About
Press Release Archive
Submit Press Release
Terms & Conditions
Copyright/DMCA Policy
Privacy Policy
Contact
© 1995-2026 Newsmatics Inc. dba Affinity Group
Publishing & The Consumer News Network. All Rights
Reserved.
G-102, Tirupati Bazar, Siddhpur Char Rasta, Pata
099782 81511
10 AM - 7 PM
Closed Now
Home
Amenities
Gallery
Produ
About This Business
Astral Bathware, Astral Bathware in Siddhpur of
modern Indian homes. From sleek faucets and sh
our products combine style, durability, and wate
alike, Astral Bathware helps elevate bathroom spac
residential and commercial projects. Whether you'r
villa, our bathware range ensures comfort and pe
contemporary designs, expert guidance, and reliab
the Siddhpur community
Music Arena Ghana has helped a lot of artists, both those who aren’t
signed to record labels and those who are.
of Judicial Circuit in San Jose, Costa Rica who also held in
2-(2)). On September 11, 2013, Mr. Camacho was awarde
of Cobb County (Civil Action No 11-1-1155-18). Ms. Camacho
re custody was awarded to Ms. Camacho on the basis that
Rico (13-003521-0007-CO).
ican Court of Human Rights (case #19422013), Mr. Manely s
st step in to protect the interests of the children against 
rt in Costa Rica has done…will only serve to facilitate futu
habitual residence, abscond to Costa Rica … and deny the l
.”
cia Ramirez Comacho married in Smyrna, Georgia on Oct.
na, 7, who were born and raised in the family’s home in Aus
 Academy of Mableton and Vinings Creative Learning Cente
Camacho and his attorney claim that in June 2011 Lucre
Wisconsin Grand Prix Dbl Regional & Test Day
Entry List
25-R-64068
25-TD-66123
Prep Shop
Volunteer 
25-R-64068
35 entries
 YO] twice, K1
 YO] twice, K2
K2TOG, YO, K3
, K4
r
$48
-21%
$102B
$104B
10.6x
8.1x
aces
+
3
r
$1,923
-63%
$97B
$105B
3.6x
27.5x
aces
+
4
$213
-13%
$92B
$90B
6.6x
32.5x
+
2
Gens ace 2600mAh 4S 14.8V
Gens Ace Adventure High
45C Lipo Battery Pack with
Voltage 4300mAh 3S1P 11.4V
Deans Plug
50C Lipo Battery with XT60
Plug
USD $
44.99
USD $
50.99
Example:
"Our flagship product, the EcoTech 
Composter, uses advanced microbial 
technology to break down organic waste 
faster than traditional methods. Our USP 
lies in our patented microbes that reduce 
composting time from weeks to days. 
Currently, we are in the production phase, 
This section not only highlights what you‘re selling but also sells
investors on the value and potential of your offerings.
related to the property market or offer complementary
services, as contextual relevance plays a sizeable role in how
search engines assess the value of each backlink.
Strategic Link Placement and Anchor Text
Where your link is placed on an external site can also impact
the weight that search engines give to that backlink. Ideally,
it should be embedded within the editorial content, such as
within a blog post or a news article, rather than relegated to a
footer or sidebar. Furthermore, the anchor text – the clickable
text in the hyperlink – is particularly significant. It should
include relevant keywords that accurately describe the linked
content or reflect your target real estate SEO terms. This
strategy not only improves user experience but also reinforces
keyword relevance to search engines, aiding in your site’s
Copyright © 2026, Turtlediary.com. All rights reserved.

———

## TASK OBJECTIVE
Beginning with the line containing "YO] twice, K1" and ending with the line containing "composting time from weeks to days.", extract those lines exactly from the listing above, and only those.

## RESULT
 YO] twice, K1
 YO] twice, K2
K2TOG, YO, K3
, K4
r
$48
-21%
$102B
$104B
10.6x
8.1x
aces
+
3
r
$1,923
-63%
$97B
$105B
3.6x
27.5x
aces
+
4
$213
-13%
$92B
$90B
6.6x
32.5x
+
2
Gens ace 2600mAh 4S 14.8V
Gens Ace Adventure High
45C Lipo Battery Pack with
Voltage 4300mAh 3S1P 11.4V
Deans Plug
50C Lipo Battery with XT60
Plug
USD $
44.99
USD $
50.99
Example:
"Our flagship product, the EcoTech 
Composter, uses advanced microbial 
technology to break down organic waste 
faster than traditional methods. Our USP 
lies in our patented microbes that reduce 
composting time from weeks to days. 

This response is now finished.